** Entries supplied **
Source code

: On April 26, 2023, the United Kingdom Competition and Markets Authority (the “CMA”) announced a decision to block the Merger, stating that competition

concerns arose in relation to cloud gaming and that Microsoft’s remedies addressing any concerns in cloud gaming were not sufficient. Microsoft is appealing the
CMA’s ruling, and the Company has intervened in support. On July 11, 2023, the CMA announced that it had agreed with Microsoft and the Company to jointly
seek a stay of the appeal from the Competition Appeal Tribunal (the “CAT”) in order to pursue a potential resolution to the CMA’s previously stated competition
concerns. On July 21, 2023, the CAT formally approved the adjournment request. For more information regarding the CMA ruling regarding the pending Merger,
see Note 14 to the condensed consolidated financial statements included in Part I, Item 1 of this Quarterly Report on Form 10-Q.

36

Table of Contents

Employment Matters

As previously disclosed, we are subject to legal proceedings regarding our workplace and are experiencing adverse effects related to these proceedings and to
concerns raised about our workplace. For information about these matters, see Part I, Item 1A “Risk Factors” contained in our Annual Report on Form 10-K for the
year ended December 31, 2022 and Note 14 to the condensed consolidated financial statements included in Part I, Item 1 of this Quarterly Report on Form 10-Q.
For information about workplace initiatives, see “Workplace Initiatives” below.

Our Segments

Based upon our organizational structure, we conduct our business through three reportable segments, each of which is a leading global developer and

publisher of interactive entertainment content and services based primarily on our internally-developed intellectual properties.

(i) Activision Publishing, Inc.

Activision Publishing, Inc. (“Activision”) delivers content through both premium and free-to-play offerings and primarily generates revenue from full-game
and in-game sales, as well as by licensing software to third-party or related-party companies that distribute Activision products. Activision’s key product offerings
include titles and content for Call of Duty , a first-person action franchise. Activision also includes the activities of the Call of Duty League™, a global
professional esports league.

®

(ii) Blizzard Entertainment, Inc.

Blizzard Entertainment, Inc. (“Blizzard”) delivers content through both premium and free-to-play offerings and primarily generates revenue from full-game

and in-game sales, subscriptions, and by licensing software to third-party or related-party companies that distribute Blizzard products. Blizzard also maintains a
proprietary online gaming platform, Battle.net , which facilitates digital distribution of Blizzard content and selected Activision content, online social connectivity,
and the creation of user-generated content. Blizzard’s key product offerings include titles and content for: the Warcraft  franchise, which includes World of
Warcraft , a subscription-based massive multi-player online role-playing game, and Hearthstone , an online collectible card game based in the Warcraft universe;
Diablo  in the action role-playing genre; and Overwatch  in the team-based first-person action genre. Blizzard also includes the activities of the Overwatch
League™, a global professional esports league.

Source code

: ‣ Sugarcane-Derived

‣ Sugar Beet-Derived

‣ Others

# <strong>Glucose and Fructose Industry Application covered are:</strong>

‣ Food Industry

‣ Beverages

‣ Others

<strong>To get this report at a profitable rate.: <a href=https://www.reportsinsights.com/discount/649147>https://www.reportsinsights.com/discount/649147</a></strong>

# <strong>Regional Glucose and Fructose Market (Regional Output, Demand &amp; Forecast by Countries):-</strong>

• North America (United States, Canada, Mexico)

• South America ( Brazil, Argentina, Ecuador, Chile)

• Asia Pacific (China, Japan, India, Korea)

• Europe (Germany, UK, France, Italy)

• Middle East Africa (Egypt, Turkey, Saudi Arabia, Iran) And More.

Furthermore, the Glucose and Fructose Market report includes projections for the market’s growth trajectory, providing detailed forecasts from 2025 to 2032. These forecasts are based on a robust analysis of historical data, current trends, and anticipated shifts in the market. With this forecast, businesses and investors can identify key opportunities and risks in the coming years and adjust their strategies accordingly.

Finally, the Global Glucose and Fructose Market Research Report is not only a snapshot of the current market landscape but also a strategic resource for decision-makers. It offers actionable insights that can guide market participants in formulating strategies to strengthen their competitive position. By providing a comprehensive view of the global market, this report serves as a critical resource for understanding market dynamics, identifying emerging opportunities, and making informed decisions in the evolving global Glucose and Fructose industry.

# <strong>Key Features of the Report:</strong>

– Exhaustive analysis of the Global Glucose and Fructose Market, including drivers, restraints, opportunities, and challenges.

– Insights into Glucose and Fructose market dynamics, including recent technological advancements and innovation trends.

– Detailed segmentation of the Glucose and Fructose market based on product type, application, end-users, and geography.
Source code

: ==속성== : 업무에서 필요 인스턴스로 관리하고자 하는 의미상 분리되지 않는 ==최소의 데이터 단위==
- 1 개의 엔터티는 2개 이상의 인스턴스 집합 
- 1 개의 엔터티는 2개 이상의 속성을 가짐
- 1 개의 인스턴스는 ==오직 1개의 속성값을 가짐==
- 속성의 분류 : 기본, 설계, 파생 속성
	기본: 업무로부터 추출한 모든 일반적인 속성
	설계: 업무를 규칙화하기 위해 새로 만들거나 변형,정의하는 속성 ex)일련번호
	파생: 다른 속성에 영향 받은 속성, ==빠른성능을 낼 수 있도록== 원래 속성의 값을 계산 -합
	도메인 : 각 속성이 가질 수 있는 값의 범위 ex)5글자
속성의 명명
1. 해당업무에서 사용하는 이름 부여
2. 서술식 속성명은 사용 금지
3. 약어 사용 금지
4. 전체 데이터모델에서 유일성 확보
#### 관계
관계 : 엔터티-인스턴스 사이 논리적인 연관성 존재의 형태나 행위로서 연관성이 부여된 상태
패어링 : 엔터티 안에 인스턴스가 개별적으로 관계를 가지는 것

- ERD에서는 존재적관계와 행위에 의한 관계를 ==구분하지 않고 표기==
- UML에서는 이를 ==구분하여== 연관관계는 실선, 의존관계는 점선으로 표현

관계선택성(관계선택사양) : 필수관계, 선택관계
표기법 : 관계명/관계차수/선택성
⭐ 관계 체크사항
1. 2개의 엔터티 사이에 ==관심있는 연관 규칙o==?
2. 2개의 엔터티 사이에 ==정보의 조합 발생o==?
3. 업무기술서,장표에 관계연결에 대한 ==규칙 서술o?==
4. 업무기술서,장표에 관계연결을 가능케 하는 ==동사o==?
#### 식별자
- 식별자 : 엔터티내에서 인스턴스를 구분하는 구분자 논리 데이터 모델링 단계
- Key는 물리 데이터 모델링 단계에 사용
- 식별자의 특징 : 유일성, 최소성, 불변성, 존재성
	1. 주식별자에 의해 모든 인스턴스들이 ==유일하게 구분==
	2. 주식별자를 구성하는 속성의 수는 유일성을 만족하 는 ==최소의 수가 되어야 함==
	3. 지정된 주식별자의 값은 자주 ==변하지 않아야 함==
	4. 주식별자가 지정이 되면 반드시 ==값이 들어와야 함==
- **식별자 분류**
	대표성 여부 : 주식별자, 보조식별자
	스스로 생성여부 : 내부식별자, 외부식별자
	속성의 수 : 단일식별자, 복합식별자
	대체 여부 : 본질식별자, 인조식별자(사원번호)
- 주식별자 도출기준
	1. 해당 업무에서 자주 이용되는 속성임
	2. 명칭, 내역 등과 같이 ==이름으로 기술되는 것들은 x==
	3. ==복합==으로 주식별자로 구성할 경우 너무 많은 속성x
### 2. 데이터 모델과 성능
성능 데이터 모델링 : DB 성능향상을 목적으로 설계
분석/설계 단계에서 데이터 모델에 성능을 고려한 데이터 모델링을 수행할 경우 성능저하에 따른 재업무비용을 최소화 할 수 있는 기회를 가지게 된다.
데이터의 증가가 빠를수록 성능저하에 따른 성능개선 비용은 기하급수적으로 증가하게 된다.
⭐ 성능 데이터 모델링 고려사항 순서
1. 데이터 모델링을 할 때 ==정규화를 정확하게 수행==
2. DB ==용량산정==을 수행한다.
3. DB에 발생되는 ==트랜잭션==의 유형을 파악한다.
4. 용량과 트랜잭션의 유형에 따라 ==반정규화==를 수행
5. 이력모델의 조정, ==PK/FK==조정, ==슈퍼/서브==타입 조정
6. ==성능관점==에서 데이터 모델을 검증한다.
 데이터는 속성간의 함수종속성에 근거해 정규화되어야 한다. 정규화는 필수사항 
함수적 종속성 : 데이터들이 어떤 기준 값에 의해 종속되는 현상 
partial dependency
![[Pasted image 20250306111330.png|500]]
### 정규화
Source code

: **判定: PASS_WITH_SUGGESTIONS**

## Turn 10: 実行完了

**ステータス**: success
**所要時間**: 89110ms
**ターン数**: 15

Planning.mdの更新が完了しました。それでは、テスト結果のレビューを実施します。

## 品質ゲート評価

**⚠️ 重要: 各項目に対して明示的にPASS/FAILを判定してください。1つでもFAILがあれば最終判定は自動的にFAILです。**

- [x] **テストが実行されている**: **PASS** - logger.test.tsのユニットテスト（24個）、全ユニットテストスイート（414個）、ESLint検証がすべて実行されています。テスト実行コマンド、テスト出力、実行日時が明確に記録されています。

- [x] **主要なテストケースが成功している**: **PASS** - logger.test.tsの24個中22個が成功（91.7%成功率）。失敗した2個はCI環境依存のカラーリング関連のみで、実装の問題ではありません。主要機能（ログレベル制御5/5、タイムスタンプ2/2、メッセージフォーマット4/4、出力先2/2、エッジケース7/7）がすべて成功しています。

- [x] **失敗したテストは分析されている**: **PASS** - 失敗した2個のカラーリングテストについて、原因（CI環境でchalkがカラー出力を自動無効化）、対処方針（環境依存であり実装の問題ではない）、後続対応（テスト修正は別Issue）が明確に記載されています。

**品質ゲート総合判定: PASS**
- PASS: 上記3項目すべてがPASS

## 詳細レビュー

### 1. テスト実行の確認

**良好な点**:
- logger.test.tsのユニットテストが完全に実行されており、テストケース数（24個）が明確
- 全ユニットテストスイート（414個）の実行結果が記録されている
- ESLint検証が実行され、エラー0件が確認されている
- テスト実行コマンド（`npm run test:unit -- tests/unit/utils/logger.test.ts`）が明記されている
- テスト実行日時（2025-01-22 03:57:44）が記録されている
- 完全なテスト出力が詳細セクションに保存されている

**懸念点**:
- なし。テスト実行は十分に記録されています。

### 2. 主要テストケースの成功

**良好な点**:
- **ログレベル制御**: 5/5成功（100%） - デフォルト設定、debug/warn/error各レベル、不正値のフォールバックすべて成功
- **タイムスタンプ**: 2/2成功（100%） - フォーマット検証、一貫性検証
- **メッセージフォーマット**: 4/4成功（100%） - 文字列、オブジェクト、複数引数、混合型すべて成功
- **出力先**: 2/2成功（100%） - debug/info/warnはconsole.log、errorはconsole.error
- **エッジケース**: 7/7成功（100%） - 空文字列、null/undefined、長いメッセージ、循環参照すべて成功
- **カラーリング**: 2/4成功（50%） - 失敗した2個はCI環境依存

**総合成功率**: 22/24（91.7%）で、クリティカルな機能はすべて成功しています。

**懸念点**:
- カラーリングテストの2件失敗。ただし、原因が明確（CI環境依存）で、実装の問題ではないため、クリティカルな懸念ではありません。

** What you will do **
Could you repeat exactly the lines in the listing above from the one with "4. 업무기술서,장표에 관계연결을 가능케 하는 ==동사o==?" down to the one with "- [x] **主要なテストケースが成功している**: **PASS**"? Include both of those lines.

** Completed exercise **
4. 업무기술서,장표에 관계연결을 가능케 하는 ==동사o==?
#### 식별자
- 식별자 : 엔터티내에서 인스턴스를 구분하는 구분자 논리 데이터 모델링 단계
- Key는 물리 데이터 모델링 단계에 사용
- 식별자의 특징 : 유일성, 최소성, 불변성, 존재성
	1. 주식별자에 의해 모든 인스턴스들이 ==유일하게 구분==
	2. 주식별자를 구성하는 속성의 수는 유일성을 만족하 는 ==최소의 수가 되어야 함==
	3. 지정된 주식별자의 값은 자주 ==변하지 않아야 함==
	4. 주식별자가 지정이 되면 반드시 ==값이 들어와야 함==
- **식별자 분류**
	대표성 여부 : 주식별자, 보조식별자
	스스로 생성여부 : 내부식별자, 외부식별자
	속성의 수 : 단일식별자, 복합식별자
	대체 여부 : 본질식별자, 인조식별자(사원번호)
- 주식별자 도출기준
	1. 해당 업무에서 자주 이용되는 속성임
	2. 명칭, 내역 등과 같이 ==이름으로 기술되는 것들은 x==
	3. ==복합==으로 주식별자로 구성할 경우 너무 많은 속성x
### 2. 데이터 모델과 성능
성능 데이터 모델링 : DB 성능향상을 목적으로 설계
분석/설계 단계에서 데이터 모델에 성능을 고려한 데이터 모델링을 수행할 경우 성능저하에 따른 재업무비용을 최소화 할 수 있는 기회를 가지게 된다.
데이터의 증가가 빠를수록 성능저하에 따른 성능개선 비용은 기하급수적으로 증가하게 된다.
⭐ 성능 데이터 모델링 고려사항 순서
1. 데이터 모델링을 할 때 ==정규화를 정확하게 수행==
2. DB ==용량산정==을 수행한다.
3. DB에 발생되는 ==트랜잭션==의 유형을 파악한다.
4. 용량과 트랜잭션의 유형에 따라 ==반정규화==를 수행
5. 이력모델의 조정, ==PK/FK==조정, ==슈퍼/서브==타입 조정
6. ==성능관점==에서 데이터 모델을 검증한다.
 데이터는 속성간의 함수종속성에 근거해 정규화되어야 한다. 정규화는 필수사항 
함수적 종속성 : 데이터들이 어떤 기준 값에 의해 종속되는 현상 
partial dependency
![[Pasted image 20250306111330.png|500]]
### 정규화
Source code

: **判定: PASS_WITH_SUGGESTIONS**

## Turn 10: 実行完了

**ステータス**: success
**所要時間**: 89110ms
**ターン数**: 15

Planning.mdの更新が完了しました。それでは、テスト結果のレビューを実施します。

## 品質ゲート評価

**⚠️ 重要: 各項目に対して明示的にPASS/FAILを判定してください。1つでもFAILがあれば最終判定は自動的にFAILです。**

- [x] **テストが実行されている**: **PASS** - logger.test.tsのユニットテスト（24個）、全ユニットテストスイート（414個）、ESLint検証がすべて実行されています。テスト実行コマンド、テスト出力、実行日時が明確に記録されています。

- [x] **主要なテストケースが成功している**: **PASS** - logger.test.tsの24個中22個が成功（91.7%成功率）。失敗した2個はCI環境依存のカラーリング関連のみで、実装の問題ではありません。主要機能（ログレベル制御5/5、タイムスタンプ2/2、メッセージフォーマット4/4、出力先2/2、エッジケース7/7）がすべて成功しています。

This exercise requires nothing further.